▸ **Источник**
┌────────

В этот момент мимо нас проходил сын помещика Альшерова, живущего по соседству. Это был наглый парень с распутной репутацией, примыкавший к группировке антисемитской «золотой молодёжи». Все знали, что его следует остерегаться. Тем не менее, утопающий хватается за соломинку, и кто-то из нас испуганно обратился к нему с просьбой помочь нам:

— Вы же нас хорошо знаете, помогите, поговорите с ними.

И подлец «помог». Он показал бандитам на среднего сына семьи Ицхака, Шмулика, который до последней минуты активно участвовал в самообороне с оружием в руках. Бандиты очень спешили догнать своих, и поэтому, не слезая с коней, вскинули ружья, прицелились и, выпустив несколько пуль в нашу сторону, поскакали дальше своей дорогой. В начале пальбы мы все разбежались, а когда через несколько минут вернулись обратно, то увидели посреди крыльца распростёртое безжизненное тело Шмулика. Он, наверное, был последней жертвой трагических событий, произошедших в тот день.

Стало темнеть. Начали устраиваться на ночлег. Не представляя, какие ещё испытания нам уготованы, каждый пытался принять какие-нибудь меры предосторожности. Мы, дети, ночевали в подсобном помещении, которое было отделено от внешней стены тонкой перегородкой и заложено дровами. В этом узком, тёмном и душном пространстве находилось человек десять. Мать с отцом ночевали в другом, не менее «комфортном» месте. Съёжившись от страха, в мучениях и тревожных ожиданиях мы провели ночь, следующий день и ещё ночь. На третий день после погрома появился какой-то чин петлюровской армии в сопровождении местных и волостных начальников. В процессе инспекции местечка они захотели встретиться с раввином. На улице они случайно натолкнулись на моего отца и, приняв его за раввина, сообщили, что власти предлагают евреям убрать мёртвых. Оставшиеся в живых евреи вышли из своих убежищ и приступили к исполнению этой тяжёлой и печальной миссии.

Прежде всего, был необходим транспорт для сбора и перевозки трупов, и в связи с этим мне запомнился разговор, при котором я присутствовал, с одним из жителей украинской национальности. Фамилия его была Бириенко, был он человеком состоятельным, вёл дела в волости, жил он на краю местечка, на его хозяйственном дворе было всё, начиная от кроликов и кончая лошадьми. Когда его попросили помочь чем-либо при захоронении убитых — он без промедления отказал: «У меня своё лихо — у меня корова пала». Мне тогда очень захотелось, чтобы на его голову свалилось несчастье или чтобы рухнуло его процветающее хозяйство.

└────────

▸ **Исходные данные**

┌────────

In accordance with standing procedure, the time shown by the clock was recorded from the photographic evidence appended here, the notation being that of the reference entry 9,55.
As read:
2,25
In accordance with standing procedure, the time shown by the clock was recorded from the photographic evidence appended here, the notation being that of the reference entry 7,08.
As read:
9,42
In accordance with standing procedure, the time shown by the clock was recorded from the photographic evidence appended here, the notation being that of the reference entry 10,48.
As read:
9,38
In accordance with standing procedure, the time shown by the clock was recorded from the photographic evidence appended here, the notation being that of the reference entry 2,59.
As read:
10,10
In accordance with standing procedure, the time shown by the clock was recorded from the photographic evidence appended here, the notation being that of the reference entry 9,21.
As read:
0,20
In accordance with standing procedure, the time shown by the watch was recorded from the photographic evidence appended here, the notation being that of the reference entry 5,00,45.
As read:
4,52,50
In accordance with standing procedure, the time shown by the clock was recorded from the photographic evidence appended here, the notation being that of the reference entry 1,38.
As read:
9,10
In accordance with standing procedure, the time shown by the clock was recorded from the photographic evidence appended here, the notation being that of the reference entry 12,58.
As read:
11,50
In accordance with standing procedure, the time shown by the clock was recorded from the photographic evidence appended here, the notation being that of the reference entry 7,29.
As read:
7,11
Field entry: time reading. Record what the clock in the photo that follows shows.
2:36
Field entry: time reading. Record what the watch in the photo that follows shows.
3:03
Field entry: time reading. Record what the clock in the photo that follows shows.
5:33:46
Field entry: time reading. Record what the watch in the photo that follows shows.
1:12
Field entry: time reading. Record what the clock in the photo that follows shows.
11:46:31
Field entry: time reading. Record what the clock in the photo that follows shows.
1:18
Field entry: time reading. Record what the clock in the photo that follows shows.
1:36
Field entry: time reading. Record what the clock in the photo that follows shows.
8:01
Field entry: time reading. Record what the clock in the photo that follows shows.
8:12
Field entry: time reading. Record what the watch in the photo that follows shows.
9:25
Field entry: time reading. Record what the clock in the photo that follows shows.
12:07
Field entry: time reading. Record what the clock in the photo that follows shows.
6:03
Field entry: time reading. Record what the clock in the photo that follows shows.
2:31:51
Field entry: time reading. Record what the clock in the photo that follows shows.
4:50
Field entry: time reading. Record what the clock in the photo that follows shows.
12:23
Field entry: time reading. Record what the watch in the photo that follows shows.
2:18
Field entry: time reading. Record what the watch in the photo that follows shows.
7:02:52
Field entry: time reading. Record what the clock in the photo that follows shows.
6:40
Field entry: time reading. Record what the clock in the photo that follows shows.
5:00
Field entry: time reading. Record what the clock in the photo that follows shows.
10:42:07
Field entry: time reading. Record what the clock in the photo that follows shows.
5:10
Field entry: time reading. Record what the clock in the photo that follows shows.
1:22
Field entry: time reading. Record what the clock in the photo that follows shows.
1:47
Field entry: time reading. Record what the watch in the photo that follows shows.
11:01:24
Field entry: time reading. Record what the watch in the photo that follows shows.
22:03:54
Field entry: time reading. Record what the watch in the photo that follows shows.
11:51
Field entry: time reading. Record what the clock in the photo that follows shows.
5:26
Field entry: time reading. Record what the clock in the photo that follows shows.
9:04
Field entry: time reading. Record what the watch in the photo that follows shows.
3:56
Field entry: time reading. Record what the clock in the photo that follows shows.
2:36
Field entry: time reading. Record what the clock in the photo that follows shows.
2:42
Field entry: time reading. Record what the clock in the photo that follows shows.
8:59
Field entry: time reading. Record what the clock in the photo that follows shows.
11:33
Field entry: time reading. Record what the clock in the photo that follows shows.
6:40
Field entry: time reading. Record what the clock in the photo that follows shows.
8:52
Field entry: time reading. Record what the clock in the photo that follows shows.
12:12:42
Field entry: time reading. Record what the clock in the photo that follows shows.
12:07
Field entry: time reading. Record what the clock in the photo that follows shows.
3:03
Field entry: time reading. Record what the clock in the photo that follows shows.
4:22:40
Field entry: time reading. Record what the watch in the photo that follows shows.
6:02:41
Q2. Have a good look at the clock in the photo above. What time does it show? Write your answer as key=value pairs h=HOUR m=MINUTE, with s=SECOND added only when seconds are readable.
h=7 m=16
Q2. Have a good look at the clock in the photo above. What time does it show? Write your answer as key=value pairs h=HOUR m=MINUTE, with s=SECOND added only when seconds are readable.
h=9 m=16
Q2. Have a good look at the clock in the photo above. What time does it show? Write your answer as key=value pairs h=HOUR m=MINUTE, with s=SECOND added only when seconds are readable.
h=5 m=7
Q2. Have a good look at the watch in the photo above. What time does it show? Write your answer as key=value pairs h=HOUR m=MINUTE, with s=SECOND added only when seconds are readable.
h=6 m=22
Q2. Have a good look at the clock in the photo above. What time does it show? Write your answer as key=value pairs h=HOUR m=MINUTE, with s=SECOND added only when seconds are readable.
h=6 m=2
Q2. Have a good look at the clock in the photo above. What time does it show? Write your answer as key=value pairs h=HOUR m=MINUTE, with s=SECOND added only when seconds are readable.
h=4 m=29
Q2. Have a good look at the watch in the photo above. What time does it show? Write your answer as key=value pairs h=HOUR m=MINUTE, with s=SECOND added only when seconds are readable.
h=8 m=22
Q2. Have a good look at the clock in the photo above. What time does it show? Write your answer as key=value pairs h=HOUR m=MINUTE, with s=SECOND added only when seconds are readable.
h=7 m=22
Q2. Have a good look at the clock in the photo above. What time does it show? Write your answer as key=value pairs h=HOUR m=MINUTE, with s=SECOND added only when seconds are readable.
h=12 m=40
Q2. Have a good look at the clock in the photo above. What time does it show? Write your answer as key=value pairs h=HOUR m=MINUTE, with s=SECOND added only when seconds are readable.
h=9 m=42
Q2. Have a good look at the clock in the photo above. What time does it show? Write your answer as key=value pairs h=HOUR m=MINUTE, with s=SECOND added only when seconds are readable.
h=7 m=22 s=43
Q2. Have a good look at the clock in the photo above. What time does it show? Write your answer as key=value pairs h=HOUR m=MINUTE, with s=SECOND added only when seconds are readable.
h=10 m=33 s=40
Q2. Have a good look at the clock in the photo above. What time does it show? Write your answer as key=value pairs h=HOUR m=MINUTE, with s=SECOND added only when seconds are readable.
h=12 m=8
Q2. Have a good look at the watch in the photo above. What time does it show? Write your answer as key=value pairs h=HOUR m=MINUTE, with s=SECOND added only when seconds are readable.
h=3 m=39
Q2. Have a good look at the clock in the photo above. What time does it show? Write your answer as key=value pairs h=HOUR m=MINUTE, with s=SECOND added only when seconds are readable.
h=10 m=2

└────────

▸ **Список заданий**
1) Перепишите, пожалуйста, из отрывка о погроме всё, начиная со слов «В этот момент» и вплоть до слов «поговорите с ними.».
2) Ответьте по отрывку о погроме:
(а) Как звали среднего сына семьи Ицхака?
(б) На какой день после погрома в местечке появился чин петлюровской армии?
(в) Чем Бириенко объяснил свой отказ помочь при захоронении убитых?

▸ **Ответы**
1)
В этот момент мимо нас проходил сын помещика Альшерова, живущего по соседству. Это был наглый парень с распутной репутацией, примыкавший к группировке антисемитской «золотой молодёжи». Все знали, что его следует остерегаться. Тем не менее, утопающий хватается за соломинку, и кто-то из нас испуганно обратился к нему с просьбой помочь нам:

— Вы же нас хорошо знаете, помогите, поговорите с ними.

2)
(а) Шмулик.
(б) На третий день.
(в) У него пала корова: «У меня своё лихо — у меня корова пала».